--- Zadanie ---
Zapisz wszystkie poniższe wiersze jako listę numerowaną i pomiń puste wiersze. Obrazów nie umieszczaj w odpowiedzi.

========================================================================

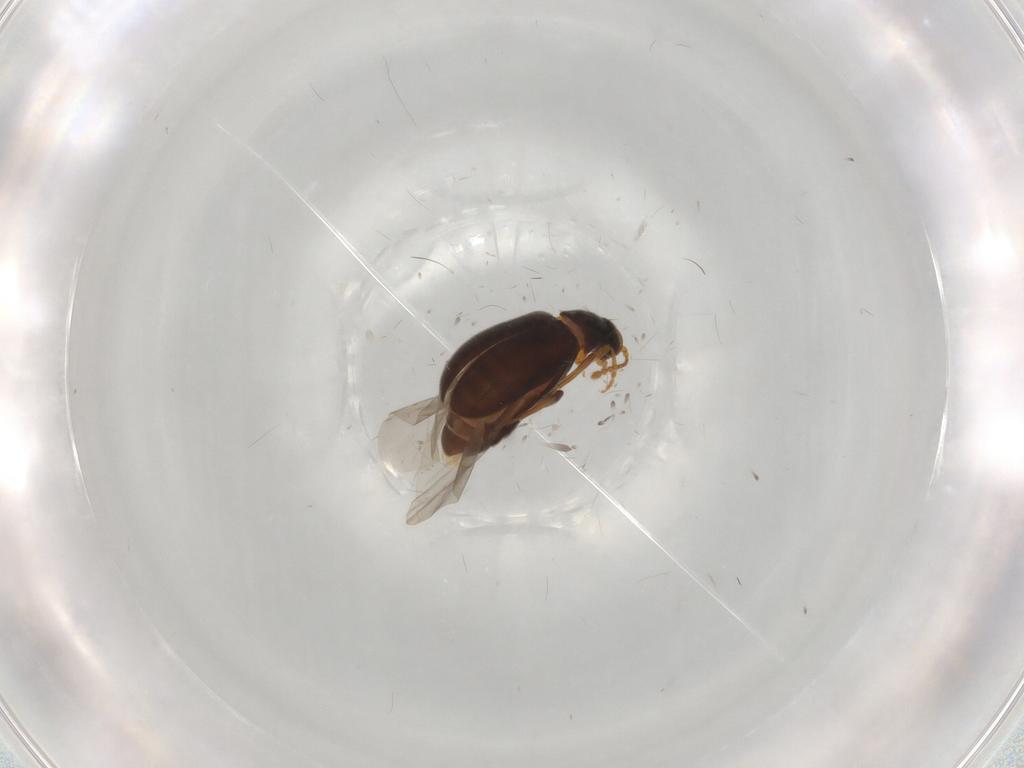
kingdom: Animalia
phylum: Arthropoda
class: Insecta
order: Coleoptera
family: Aderidae
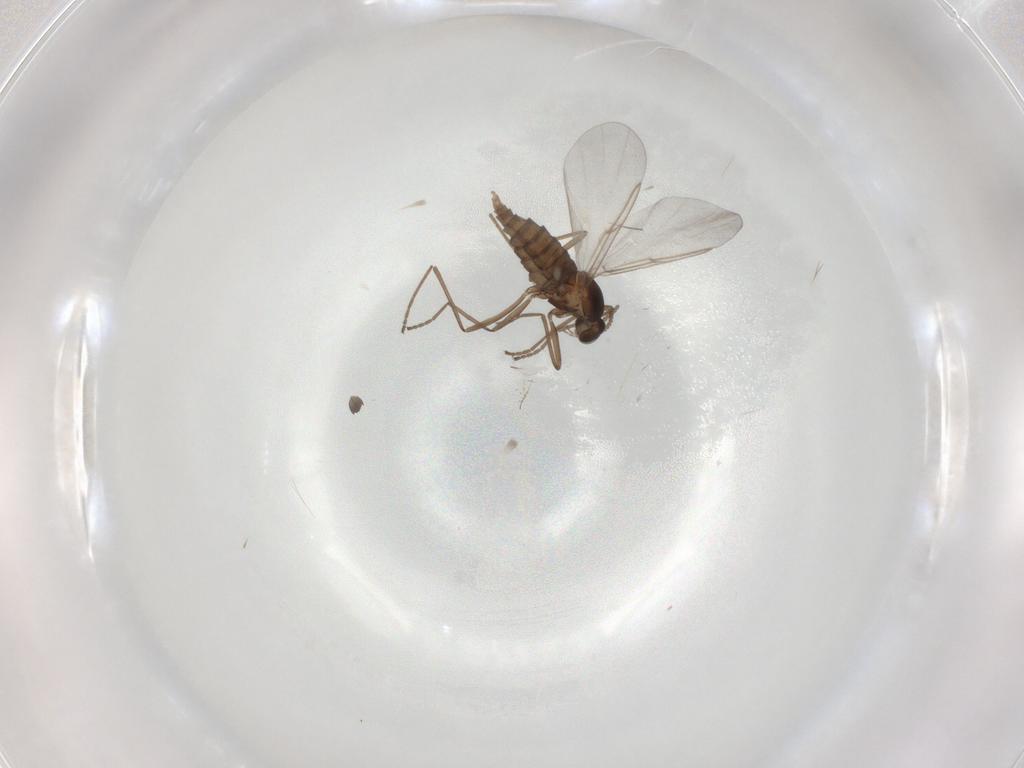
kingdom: Animalia
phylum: Arthropoda
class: Insecta
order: Diptera
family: Cecidomyiidae
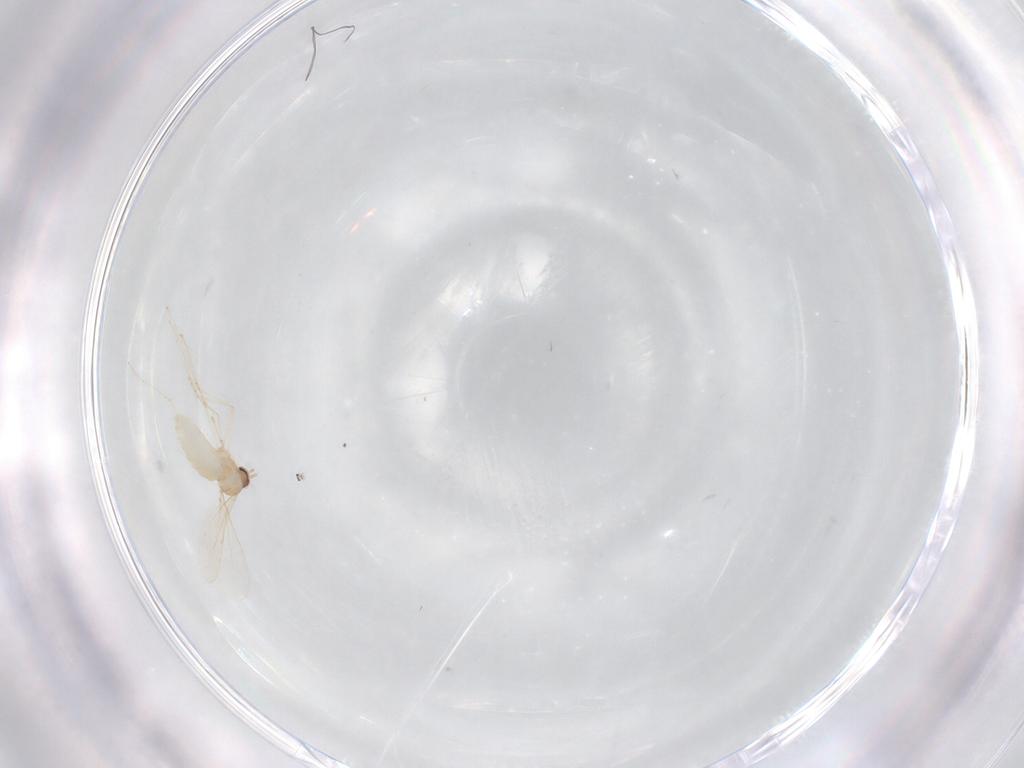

========================================================================

--- Pełna odpowiedź ---
1. kingdom: Animalia
2. phylum: Arthropoda
3. class: Insecta
4. order: Coleoptera
5. family: Aderidae
6. kingdom: Animalia
7. phylum: Arthropoda
8. class: Insecta
9. order: Diptera
10. family: Cecidomyiidae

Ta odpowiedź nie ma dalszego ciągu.